Learning speech recognition from small paired data
- Semi-supervised end-to-end training with text-to-speech -
Abstract
We propose a semi-supervised end-to-end method for learning speech recognition from small paired data and
large unpaired data. This is because preparing the paired data of a speech and its transcription text requires a
large amount of human effort. In our method, we introduce speech and text autoencoders that share encoders
and decoders with an automatic speech recognition (ASR) model to improve ASR performance using speech-only
and text-only training datasets. To build the speech and text autoencoders, we leverage state-of-the-art ASR and
text-to-speech (TTS) encoder-decoder architectures.
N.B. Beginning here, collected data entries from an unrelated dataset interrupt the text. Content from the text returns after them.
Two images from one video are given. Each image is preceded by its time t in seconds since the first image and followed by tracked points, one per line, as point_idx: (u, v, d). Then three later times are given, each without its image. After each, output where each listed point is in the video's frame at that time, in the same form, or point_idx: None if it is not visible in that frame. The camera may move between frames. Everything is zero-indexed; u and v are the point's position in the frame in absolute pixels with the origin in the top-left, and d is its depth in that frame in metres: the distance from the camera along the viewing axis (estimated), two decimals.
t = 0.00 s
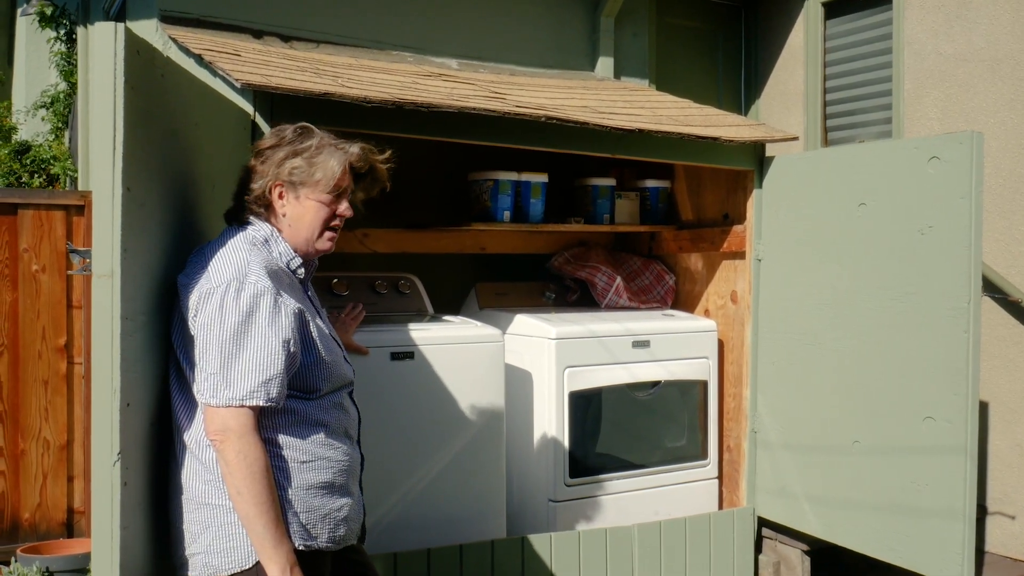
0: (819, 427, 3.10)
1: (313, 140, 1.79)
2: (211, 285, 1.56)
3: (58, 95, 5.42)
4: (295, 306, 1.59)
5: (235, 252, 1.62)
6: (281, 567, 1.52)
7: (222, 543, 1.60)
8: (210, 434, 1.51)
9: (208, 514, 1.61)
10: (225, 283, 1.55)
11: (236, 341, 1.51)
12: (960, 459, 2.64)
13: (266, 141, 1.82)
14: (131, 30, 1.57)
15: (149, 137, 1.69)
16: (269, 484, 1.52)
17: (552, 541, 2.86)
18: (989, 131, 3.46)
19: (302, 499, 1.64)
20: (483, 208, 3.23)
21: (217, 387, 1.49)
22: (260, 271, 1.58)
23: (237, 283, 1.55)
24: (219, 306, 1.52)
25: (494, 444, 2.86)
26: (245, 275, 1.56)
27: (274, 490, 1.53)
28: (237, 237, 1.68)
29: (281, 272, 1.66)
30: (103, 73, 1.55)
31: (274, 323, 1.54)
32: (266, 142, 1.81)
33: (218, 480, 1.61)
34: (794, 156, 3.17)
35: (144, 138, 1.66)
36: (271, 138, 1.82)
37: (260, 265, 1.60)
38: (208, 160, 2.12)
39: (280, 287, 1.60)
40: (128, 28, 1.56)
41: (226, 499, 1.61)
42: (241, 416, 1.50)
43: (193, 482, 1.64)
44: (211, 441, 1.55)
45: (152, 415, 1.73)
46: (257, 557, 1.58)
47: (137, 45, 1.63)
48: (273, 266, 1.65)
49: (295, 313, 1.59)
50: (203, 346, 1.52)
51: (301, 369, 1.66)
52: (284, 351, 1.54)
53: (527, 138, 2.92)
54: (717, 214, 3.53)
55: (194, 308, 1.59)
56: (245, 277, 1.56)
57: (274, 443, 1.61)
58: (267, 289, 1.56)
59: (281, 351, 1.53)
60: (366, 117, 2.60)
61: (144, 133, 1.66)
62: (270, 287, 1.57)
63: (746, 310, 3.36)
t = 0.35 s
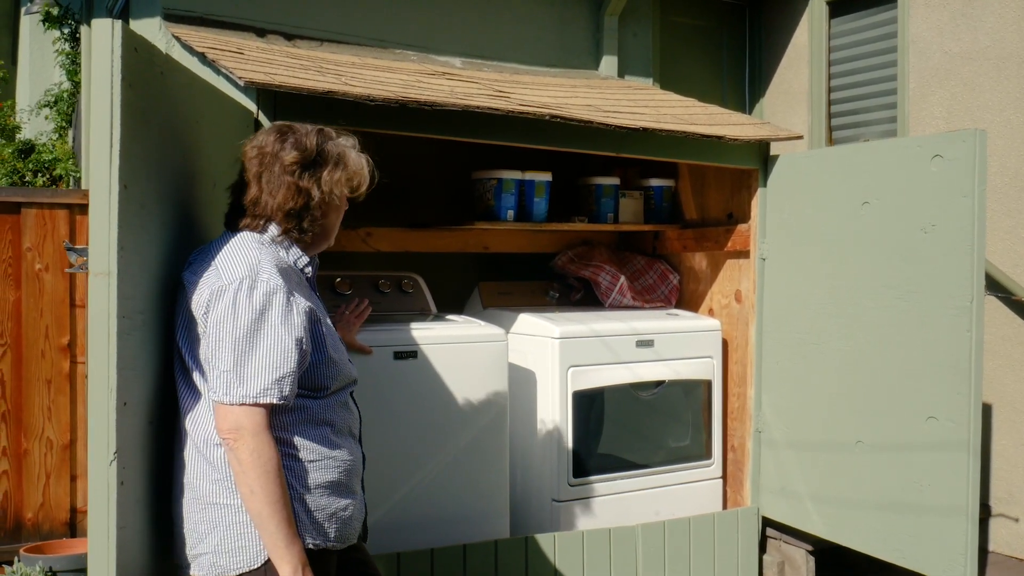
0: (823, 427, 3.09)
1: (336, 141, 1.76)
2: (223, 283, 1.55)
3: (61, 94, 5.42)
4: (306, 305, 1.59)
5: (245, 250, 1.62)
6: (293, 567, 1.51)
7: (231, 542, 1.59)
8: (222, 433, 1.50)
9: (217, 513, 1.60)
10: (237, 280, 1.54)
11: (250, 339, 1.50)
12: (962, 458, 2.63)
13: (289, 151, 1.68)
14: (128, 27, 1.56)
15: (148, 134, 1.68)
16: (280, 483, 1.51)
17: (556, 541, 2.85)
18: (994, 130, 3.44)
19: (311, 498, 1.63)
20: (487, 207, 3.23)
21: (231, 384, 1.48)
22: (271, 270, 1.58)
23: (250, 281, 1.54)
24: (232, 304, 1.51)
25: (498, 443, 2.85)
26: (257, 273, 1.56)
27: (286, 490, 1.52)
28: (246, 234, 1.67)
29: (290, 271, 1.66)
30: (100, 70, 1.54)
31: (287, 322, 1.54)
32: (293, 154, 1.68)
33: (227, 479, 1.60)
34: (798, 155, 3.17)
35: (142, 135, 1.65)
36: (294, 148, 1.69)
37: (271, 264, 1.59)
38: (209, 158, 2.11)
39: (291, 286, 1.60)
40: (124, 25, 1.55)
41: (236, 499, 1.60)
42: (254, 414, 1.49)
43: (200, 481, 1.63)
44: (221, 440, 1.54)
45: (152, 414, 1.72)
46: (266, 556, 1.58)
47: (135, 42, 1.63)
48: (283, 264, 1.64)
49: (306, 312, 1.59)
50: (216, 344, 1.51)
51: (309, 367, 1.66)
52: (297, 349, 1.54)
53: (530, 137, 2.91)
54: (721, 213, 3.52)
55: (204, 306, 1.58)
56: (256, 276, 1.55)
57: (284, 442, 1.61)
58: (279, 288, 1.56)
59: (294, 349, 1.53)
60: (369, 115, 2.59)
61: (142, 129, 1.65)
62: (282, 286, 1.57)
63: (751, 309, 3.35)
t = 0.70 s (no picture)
0: (825, 427, 3.08)
1: (347, 147, 1.78)
2: (225, 282, 1.55)
3: (63, 95, 5.42)
4: (308, 305, 1.59)
5: (246, 249, 1.61)
6: (296, 567, 1.51)
7: (234, 542, 1.59)
8: (224, 432, 1.49)
9: (219, 513, 1.60)
10: (239, 279, 1.54)
11: (252, 339, 1.50)
12: (963, 457, 2.62)
13: (305, 152, 1.69)
14: (124, 26, 1.56)
15: (145, 134, 1.68)
16: (283, 483, 1.51)
17: (557, 541, 2.84)
18: (996, 128, 3.44)
19: (313, 498, 1.63)
20: (487, 207, 3.22)
21: (233, 384, 1.48)
22: (273, 269, 1.58)
23: (252, 281, 1.54)
24: (234, 303, 1.51)
25: (499, 443, 2.85)
26: (259, 272, 1.55)
27: (288, 490, 1.52)
28: (247, 234, 1.67)
29: (291, 271, 1.66)
30: (96, 70, 1.54)
31: (289, 321, 1.53)
32: (309, 156, 1.69)
33: (230, 479, 1.60)
34: (799, 154, 3.16)
35: (138, 134, 1.64)
36: (309, 150, 1.69)
37: (273, 263, 1.59)
38: (208, 158, 2.11)
39: (293, 286, 1.60)
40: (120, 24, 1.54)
41: (238, 498, 1.60)
42: (256, 413, 1.49)
43: (202, 481, 1.63)
44: (223, 440, 1.54)
45: (151, 414, 1.71)
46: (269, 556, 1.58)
47: (132, 41, 1.62)
48: (284, 264, 1.64)
49: (308, 312, 1.59)
50: (218, 343, 1.51)
51: (310, 367, 1.65)
52: (299, 349, 1.53)
53: (531, 136, 2.91)
54: (722, 213, 3.51)
55: (206, 306, 1.57)
56: (259, 275, 1.55)
57: (286, 442, 1.61)
58: (281, 287, 1.55)
59: (297, 349, 1.53)
60: (369, 114, 2.58)
61: (139, 129, 1.64)
62: (285, 285, 1.56)
63: (752, 309, 3.34)
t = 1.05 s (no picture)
0: (830, 428, 3.08)
1: (361, 155, 1.80)
2: (236, 284, 1.55)
3: (69, 96, 5.43)
4: (319, 307, 1.59)
5: (257, 251, 1.61)
6: (309, 567, 1.51)
7: (246, 544, 1.59)
8: (237, 434, 1.49)
9: (231, 515, 1.60)
10: (251, 281, 1.54)
11: (265, 341, 1.50)
12: (969, 459, 2.61)
13: (321, 158, 1.69)
14: (130, 28, 1.55)
15: (151, 135, 1.68)
16: (296, 484, 1.51)
17: (563, 542, 2.84)
18: (1003, 130, 3.43)
19: (324, 500, 1.64)
20: (494, 208, 3.22)
21: (246, 386, 1.48)
22: (284, 271, 1.58)
23: (263, 283, 1.54)
24: (247, 304, 1.51)
25: (505, 445, 2.85)
26: (270, 274, 1.56)
27: (300, 491, 1.52)
28: (258, 235, 1.67)
29: (301, 273, 1.66)
30: (102, 72, 1.53)
31: (302, 323, 1.53)
32: (325, 161, 1.69)
33: (241, 481, 1.60)
34: (805, 155, 3.15)
35: (144, 135, 1.64)
36: (326, 155, 1.70)
37: (284, 265, 1.59)
38: (215, 159, 2.11)
39: (304, 288, 1.60)
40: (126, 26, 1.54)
41: (250, 500, 1.60)
42: (268, 415, 1.49)
43: (213, 482, 1.63)
44: (235, 442, 1.54)
45: (158, 415, 1.71)
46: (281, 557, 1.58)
47: (138, 43, 1.62)
48: (295, 266, 1.64)
49: (320, 314, 1.59)
50: (231, 345, 1.50)
51: (321, 369, 1.65)
52: (311, 351, 1.53)
53: (537, 137, 2.91)
54: (729, 214, 3.51)
55: (216, 308, 1.57)
56: (270, 277, 1.55)
57: (297, 444, 1.61)
58: (293, 289, 1.55)
59: (309, 351, 1.53)
60: (376, 116, 2.59)
61: (145, 131, 1.64)
62: (296, 287, 1.57)
63: (759, 310, 3.34)
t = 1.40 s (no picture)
0: (835, 429, 3.08)
1: (351, 147, 1.76)
2: (240, 286, 1.56)
3: (75, 97, 5.44)
4: (323, 307, 1.59)
5: (261, 253, 1.62)
6: (316, 567, 1.51)
7: (252, 544, 1.60)
8: (242, 435, 1.50)
9: (237, 515, 1.61)
10: (255, 283, 1.54)
11: (268, 341, 1.51)
12: (972, 461, 2.61)
13: (297, 149, 1.69)
14: (139, 32, 1.56)
15: (159, 138, 1.68)
16: (301, 485, 1.52)
17: (567, 543, 2.85)
18: (1008, 131, 3.43)
19: (330, 501, 1.64)
20: (498, 209, 3.23)
21: (250, 387, 1.49)
22: (288, 273, 1.59)
23: (267, 284, 1.55)
24: (250, 306, 1.52)
25: (510, 446, 2.85)
26: (274, 275, 1.56)
27: (306, 491, 1.53)
28: (262, 238, 1.68)
29: (305, 274, 1.67)
30: (111, 76, 1.54)
31: (306, 324, 1.54)
32: (300, 151, 1.69)
33: (248, 481, 1.61)
34: (809, 156, 3.16)
35: (152, 139, 1.65)
36: (303, 146, 1.69)
37: (287, 266, 1.60)
38: (222, 161, 2.11)
39: (307, 289, 1.60)
40: (135, 30, 1.55)
41: (256, 500, 1.61)
42: (273, 416, 1.50)
43: (220, 482, 1.64)
44: (241, 442, 1.55)
45: (165, 416, 1.72)
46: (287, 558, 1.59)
47: (146, 47, 1.63)
48: (299, 267, 1.65)
49: (323, 314, 1.59)
50: (235, 347, 1.51)
51: (326, 370, 1.66)
52: (315, 351, 1.54)
53: (541, 139, 2.92)
54: (733, 215, 3.51)
55: (221, 310, 1.58)
56: (274, 278, 1.56)
57: (304, 445, 1.62)
58: (296, 290, 1.56)
59: (313, 351, 1.53)
60: (381, 118, 2.59)
61: (153, 133, 1.65)
62: (300, 288, 1.57)
63: (763, 311, 3.34)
These autoencoders learn features from speech-only and
text-only datasets by switching the encoders and decoders used in the ASR and TTS models. Simultaneously,
they aim to encode features to be compatible with ASR and TTS models using a multi-task loss.
References
[1] S. Karita, S. Watanabe, T. Iwata, A. Ogawa, M. Delcroix, “Semi-supervised end-to-end speech recognition,” in Proc. of 2018 Interspeech,
pp. 2-6, 2018.
[2] S. Karita, S. Watanabe, T. Iwata, M. Delcroix, A. Ogawa, T. Nakatani, “Semi-supervised end-to-end speech recognition using text-to-speech
and autoencoders,” in Proc. of 2019 IEEE International Conference on Acoustics, Speech, and Signal Processing (ICASSP), 2019.